For this low bandwidth restructuring procedure, because former method need to be called the macrodata piece on 3 memory nodes when the macrodata piece of reconstruct, i.e. 9 microdata pieces, and utilize the present invention, need 8 microdata pieces,, for whole system, can save 11.1% reconstruct bandwidth, this,, for the limited storage system of internal network, has certain Practical significance.
Embodiment bis-
In order to further illustrate validity of the present invention, the decode procedure that the present invention is directed to STAR code carries out low bandwidth optimization according to the method for the present invention's proposition, the information scale m=5 of STAR code in the present embodiment, and check column scale is 3.According to the building process of STAR code, can obtain, when the information scale m=5 of STAR code, its generator matrix can be expressed as:
P can be expressed as:
The character by linear block codes can obtain this coded data check matrix H, if H is expressed as:
Q is carried out to mark, can obtain:
The low bandwidth data reconstructing method that utilizes the present invention to propose, can obtain the low bandwidth data reconstructing method of system in difference damage situation.During as the damage of first memory node in system, i.e. microdata piece c
0,0, c
1,0, c
2,0, c
3,0during loss, i.e. column vector C in its available Q
3, C
4, C
5, C
6the data block that the submatrix forming carries out losing is reconstructed, c in restructuring procedure
1,1, c
0,2, c
1,2, c
0,3to not participate in restructing operation,, for former reconstructing method, while utilizing the data block on first memory node of this method reconstruct, system can be saved 20% network data transmission bandwidth.As table 1, during for different memory node damage, utilize the effect reaching of low bandwidth data reconstructing method of the present invention:
The low bandwidth restructing algorithm performance of table 1STAR code
While there is two node damages in system simultaneously, each file will have 8 corresponding dropout of data block, from data check matrix, if reconstruct 8 data blocks of each File lose, need to select in data check matrix 8 column vectors, and the rank of matrix by these 8 column vector structures is 8, the data block that restructural goes out to lose.From data check matrix, for any two nodes damage in system, can select the reconstructing method that can save 1 microdata piece.During the data block in recovering two memory nodes, 19 data blocks of minimum needs, can save a data block.

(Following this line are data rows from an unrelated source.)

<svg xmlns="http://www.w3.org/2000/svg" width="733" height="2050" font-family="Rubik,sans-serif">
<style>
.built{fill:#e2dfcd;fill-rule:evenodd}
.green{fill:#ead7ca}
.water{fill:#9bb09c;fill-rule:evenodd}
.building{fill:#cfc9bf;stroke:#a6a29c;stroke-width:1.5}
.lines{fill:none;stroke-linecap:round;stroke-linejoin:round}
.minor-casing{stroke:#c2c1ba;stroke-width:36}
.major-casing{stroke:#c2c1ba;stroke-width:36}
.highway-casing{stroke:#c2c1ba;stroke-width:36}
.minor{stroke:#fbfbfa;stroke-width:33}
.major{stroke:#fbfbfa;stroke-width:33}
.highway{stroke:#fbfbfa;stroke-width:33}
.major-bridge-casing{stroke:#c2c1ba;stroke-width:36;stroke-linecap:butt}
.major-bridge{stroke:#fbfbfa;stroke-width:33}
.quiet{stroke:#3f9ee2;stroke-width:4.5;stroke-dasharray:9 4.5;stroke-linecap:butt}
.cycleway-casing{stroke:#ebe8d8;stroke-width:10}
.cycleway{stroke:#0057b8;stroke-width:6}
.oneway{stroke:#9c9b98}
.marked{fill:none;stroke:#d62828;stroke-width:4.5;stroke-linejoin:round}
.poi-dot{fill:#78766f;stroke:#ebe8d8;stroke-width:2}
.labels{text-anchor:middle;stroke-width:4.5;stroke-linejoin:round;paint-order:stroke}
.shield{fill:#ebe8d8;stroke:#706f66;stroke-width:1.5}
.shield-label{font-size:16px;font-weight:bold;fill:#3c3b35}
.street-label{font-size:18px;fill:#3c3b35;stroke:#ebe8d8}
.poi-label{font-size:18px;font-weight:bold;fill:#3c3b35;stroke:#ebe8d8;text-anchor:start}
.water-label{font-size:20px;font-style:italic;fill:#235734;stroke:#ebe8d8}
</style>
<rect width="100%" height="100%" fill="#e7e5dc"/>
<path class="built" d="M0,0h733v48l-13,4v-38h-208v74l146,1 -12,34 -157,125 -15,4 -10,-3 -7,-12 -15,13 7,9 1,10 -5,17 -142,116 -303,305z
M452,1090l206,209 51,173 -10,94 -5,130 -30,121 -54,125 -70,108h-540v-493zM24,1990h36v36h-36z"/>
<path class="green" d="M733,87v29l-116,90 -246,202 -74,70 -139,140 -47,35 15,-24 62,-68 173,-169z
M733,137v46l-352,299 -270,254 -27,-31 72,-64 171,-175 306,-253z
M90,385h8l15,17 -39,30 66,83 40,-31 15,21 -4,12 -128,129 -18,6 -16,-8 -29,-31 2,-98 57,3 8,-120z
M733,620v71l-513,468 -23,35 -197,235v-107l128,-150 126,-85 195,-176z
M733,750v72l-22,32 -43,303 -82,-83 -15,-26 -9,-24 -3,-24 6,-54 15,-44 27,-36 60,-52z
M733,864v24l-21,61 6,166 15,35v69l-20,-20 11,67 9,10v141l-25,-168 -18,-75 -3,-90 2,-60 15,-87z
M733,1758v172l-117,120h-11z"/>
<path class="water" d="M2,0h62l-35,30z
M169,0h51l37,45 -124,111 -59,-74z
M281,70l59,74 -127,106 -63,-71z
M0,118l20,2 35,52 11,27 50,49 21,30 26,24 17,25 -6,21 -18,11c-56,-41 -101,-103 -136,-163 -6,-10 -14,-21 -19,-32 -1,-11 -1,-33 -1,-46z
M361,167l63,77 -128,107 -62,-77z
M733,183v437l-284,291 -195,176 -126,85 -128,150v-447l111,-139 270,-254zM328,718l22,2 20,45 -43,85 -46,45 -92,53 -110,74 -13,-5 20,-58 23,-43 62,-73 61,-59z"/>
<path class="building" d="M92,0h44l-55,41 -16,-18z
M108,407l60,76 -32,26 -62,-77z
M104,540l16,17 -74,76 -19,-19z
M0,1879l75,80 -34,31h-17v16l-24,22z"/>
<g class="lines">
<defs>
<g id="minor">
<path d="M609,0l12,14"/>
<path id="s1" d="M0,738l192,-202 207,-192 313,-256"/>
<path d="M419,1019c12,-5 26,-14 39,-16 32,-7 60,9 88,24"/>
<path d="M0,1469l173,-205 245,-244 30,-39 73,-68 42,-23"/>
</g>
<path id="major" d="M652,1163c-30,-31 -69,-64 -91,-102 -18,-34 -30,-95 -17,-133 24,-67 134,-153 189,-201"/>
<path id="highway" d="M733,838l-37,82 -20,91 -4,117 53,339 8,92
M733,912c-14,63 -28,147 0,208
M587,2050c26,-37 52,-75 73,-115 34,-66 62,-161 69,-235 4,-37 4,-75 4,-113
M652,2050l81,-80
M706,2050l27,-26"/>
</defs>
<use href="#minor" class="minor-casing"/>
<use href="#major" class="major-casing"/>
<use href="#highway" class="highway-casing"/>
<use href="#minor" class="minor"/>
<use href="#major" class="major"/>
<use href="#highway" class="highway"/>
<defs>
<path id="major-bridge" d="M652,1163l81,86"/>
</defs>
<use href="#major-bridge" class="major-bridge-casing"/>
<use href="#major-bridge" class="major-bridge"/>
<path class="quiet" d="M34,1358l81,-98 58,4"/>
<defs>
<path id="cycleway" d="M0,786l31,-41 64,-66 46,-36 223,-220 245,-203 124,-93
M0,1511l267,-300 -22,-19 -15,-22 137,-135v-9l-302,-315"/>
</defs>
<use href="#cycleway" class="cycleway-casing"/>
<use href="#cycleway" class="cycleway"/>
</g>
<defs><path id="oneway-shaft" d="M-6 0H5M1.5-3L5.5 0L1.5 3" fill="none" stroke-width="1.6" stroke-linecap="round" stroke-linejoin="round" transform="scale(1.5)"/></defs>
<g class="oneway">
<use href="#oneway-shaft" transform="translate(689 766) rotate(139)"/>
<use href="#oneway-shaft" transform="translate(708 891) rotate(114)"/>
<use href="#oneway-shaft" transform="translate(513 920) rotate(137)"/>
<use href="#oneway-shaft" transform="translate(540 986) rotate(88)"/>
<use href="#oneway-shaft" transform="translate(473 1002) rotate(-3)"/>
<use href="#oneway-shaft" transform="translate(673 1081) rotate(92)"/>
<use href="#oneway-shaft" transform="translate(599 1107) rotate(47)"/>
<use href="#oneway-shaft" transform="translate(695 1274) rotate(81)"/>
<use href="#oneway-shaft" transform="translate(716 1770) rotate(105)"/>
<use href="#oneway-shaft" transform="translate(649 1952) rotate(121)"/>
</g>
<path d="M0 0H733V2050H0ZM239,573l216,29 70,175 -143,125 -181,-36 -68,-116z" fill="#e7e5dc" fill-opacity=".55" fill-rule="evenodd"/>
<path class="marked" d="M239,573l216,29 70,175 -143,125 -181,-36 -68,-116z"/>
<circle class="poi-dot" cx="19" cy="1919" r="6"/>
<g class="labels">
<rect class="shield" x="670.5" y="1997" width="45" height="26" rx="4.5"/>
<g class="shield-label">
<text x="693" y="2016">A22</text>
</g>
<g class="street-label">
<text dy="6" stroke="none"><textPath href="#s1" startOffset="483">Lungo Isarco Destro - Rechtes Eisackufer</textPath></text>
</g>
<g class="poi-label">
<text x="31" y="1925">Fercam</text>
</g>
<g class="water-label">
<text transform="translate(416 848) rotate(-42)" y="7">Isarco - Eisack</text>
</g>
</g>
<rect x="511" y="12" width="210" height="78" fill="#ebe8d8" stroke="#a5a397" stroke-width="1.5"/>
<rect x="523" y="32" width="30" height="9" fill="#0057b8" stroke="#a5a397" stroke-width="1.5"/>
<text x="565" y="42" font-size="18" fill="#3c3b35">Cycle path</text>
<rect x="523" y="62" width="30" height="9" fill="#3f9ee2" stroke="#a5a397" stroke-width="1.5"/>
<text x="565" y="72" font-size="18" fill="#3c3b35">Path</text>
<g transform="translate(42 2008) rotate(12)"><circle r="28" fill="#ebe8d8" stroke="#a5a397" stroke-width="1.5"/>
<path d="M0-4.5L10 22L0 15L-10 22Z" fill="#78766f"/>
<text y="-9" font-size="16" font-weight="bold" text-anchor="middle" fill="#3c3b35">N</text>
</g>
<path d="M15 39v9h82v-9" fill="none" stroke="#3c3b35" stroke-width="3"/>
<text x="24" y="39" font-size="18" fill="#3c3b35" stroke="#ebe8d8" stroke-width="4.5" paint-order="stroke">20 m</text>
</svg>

More than introduced a kind of low bandwidth data reconstructing method for binary coding redundant storage system.The present invention is according in data check matrix " 0; 1 " characteristic distributions, utilize optimizing search method, and read pressure according to the I/O of each memory node, find optimum low bandwidth check matrix and for the restructuring procedure of obliterated data piece, the method can reduce the reconstruct bandwidth of system when reconstruct data piece, alleviates the bandwidth pressure of storage system internal network.The present invention has versatility, can be applied in all code storage systems of utilizing binary matrix structure.The present invention is not limited to above embodiment, and any technical solution of the present invention that do not depart from only carries out to it improvement or change that those of ordinary skills know, within all belonging to protection scope of the present invention.